This is just the first part, I've got the other parts in the works- so far, it's not looking like it's going to be an over-long story, which I'm glad about. I'm thinking it's going to be between 3 and 5 chapters, all roughly the same length as this one.

I'm going to try and make each chapter be something that feels complete, so that if you ever get bored of the story, you won't feel compelled to finish it, because each chapter feels like it's an ending.

So anyway, this one starts off with Ariadne and Cobb in Limbo, and it's (obviously) told from Ariadne's POV. Drop me a note if something doesn't make sense, so I can go through and fix it when I add chapter 2.

She hadn't understood, before this moment, just how lost he had been. Hadn't appreciated the depth of his confusion- that he hadn't just wanted Mal to be real, but had really believed her to be. And she knows she's intruding on a private moment between the two, but they have to hurry, because Fischer needs them, and she's not so sure how much longer Saito can hold on.

It's then, as she's watching them speak; watching Mal yell and whisper and seethe that this is real, that these are their children; it's in that moment that she feels her brain fold in on itself, because she realizes she's four layers deep, and Mal just up and created a life for herself down here, children and all; and she's not entirely certain anymore whether or not Mal isn't real.

But she had died, she had jumped from a window and died.

She's not so certain she can handle the implications of that thought, and grips her totem tightly, feeling the grittiness of it from the sand and the slickness on the curves from where the sea had soaked through her jeans and washed at the object.

Cobb glances at her, and she has to fight the urge to vomit, because she doesn't feel real anymore.

Mal died, and came to the real world, and Dom Cobb stayed behind, populating a dead world with projections- bits of his subconscious. She knows it's ridiculous (knows it because everything around her is made of pieces of dream and memories and sadness and loss. Knows it because she has a whole lifetime of memories long before he came along), but she still can't shake the idea, and it's somehow made her less.

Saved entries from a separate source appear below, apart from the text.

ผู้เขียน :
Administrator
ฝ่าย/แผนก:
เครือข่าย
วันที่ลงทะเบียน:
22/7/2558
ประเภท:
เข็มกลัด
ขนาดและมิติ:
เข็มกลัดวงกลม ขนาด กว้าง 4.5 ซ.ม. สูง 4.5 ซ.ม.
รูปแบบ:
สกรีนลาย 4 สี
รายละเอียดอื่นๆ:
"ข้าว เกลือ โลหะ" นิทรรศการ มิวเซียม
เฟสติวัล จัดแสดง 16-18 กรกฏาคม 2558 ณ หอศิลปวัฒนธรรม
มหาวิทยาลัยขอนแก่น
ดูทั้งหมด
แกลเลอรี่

The world around them is falling apart in a beautiful display of decay and light, and it's no longer important if she's real or not- it's all about getting Cobb out of here; because if he stays here he'll die.

It occurs to her, moments later, as she's out on the deck with Fischer, that if she really were a part of his subconscious, she'd probably be the part that comprised his self preservation.

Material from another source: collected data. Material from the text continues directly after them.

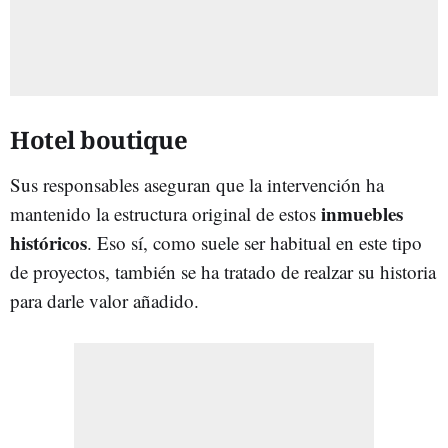
Hotel boutique
Sus responsables aseguran que la intervención ha
inmuebles
mantenido la estructura original de estos
históricos
. Eso sí, como suele ser habitual en este tipo
de proyectos, también se ha tratado de realzar su historia
para darle valor añadido.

She takes one precious moment, carves it out of time with pure stubbornness, to watch her totem swing about on the surface of the deck; and she lets out a puff of air in gratitude when it can't quite decide which part to fall on, so it settles on swinging lazily about.

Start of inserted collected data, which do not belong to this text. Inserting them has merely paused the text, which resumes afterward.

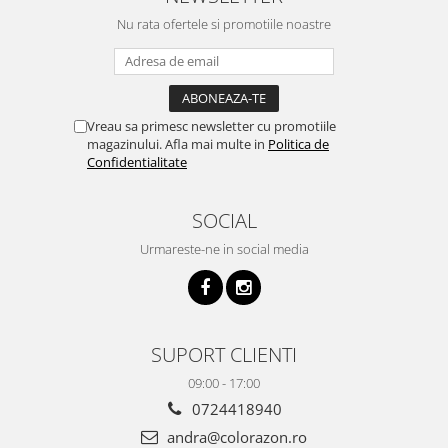
Nu rata ofertele si promotiile noastre
Vreau sa primesc newsletter cu promotiile
magazinului. Afla mai multe in
Politica de
Confidentialitate
SOCIAL
Urmareste-ne in social media
SUPORT CLIENTI
09:00 - 17:00
0724418940
andra@colorazon.ro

At least now she knows that this one part isn't real, that she can safely leave this little niche.

It still doesn't tell her if she is real, though, and she's afraid that there's no such thing as totems for that.

So when she jumps, she lets herself relish in the feel of the freezing air ripping painfully through her hair, and the tears that pool at her eyes from the wind burn. Because she doesn't know for certain anymore, and so all she really can do is feel.

Three layers up, she can feel the pressure of water around her, and for a brief moment she's terrified that she's somehow managed to swing around in full-circle and ended up back in the ocean. It's not until Arthur's blurry form is in front of her that she realizes she's made it this far, just one more to go, and then she'll be back on the plane- back to what she had thought of as reality.

Only she can't think of it like that anymore, because she's still twisting her mind around stupid Cobb and the god damned limbo that she was in; somehow, she knows, she's going to be spending a lot of time trying to convince herself that she's really out. That she's really her and not him, and she knows, right now, that no amount of totem swinging is going to work, because she's been irreparably fissured.

"He'll be fine," she tells Arthur when he continues to stare out at the water; she wants to add more- to tell him that she knows he'll be fine, because right now, she's pretty certain that they're all just bits of his subconscious. And so if he wasn't fine, by conjecture, they wouldn't be fine, either.

But she doesn't say that, instead she takes her totem out again and sets it on the bit of rock showing between her splayed out legs; watches as it once again can't decide where to land.

Arthur raises an eyebrow at her, and she can't really blame him- they all know this is just a dream, after all. But she wants to make sure it's not somehow different here than it was in limbo, because she's got enough on her mind as it is.

She just shrugs at him, letting her totem continue to rock itself about, before she begins to poke at it, making it sway in an over exaggerated manner to the left, then to the right. She sighs, and puts it in her soggy pocket, settling herself as she waits to be woken up.